I just finished a series on spam metrics and I submitted to the CEAS in order to get it accepted such that I could speak at the conference this year. I put it together in two days. Well, as it turns out, it was rejected.
The reviews on it were anonymous, but I believe that since they rejected it I have the right to respond to the comments on it. Here is what the first reviewer said:
Does not reference other work on which FP rate to use. See for example Joel Snyder's discussion on which FP rate to use: http://www.networkworld.com/reviews/2004/122004spamside3.html
In this article, he proposes the use of the PPV.
Does not discuss the ROC approach used by researchers. See all sorts of papers at CEAS and also see the TREC methodology documents. In the introduction, the paper makes claims that the vendors can make various claims about the effectiveness of filters.
In the software industry, testing the quality of software is difficult. I would say that evaluating the quality of spam filters is done better than most. Quite a few reputable organizations / magazines have published evaluations:
On the first point, I'll credit them that. I don't reference other work on which FP rate to use. The PPV in the linked article is my first metric for FP rate, Messages incorrectly flagged as spam / Total legitimate messages. Yet, the reviewer and even the writer of the article plainly assume that this is the metric that everyone uses. It isn't; both Postini and MessageLabs use my second metric for FP rate, Messages incorrectly flagged as spam / Total legitimate messages, as part of their SLA (if they don't, then the language is ambiguous and it's probably intentional).
I don't have a problem with this definition of FP rate. My point is that the researcher and reviewer might think it's obvious which FP rate ought to be used, but in the industry we don't agree. That's why I was proposing a common set of metrics to be used by the industry, not trying to define something that no one has ever thought of.
Secondly, the reviewer says that evaluating the quality of spam filters is done better (ie, easier) than most, which contrasts with the testing of software in general (which is difficult). If that were actually true, then you wouldn't need so many different metrics in order to tell you which one is the best with so many caveats.
The linked article has PPV, NPV, and so many conditions. Well, this filter is better than that one but you also have to remember the FP rate, but then again the catch rate on this one makes it so that the FP rate balances out. So basically, if you look at so many different variables you really can't make a determination without weighing one thing vs another because there are so many different definitions.
This is confusing and that's the point... again. I was trying to illustrate a move towards a common set that everyone could agree on. Secondly, at the end of the day, you really need one metric to tell you which is the best. If your boss walks into your office and says "Quick, tell me, which filter is the best?" what are you going to say? "Well, if you look at this factor, filter A is better, if you look at filter B, it has better factors for this..." and so forth. My common metrics was designed to wrap everything into one metric and say "This particular filter is the best one because this super-metric says so." No hedging, just a straight answer.

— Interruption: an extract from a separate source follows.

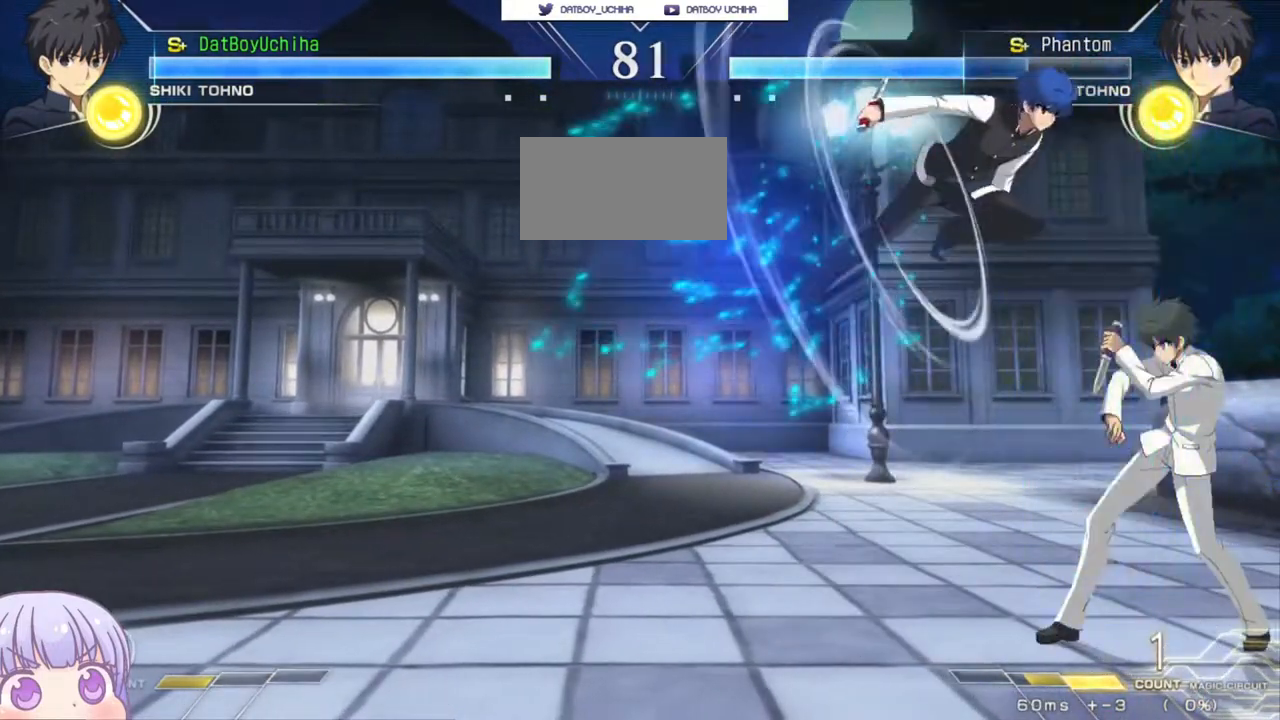
{"buttons": ["SQUARE"], "left_stick": "center", "events": [[83, "TRIANGLE", "down"], [150, "TRIANGLE", "up"], [467, "SQUARE", "down"]]}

In the stock market, if someone were to ask me which stock I invested in was the best, I could say "Well, this one had accelerating sales, this one had a good price-volume relationship and this one had the highest dividend rate, so it depends on what you look at." You see, I could say that, but the correct answer is "the one that made me the most money." Simple, no hedging.
And when it comes to spam filters, that was my point.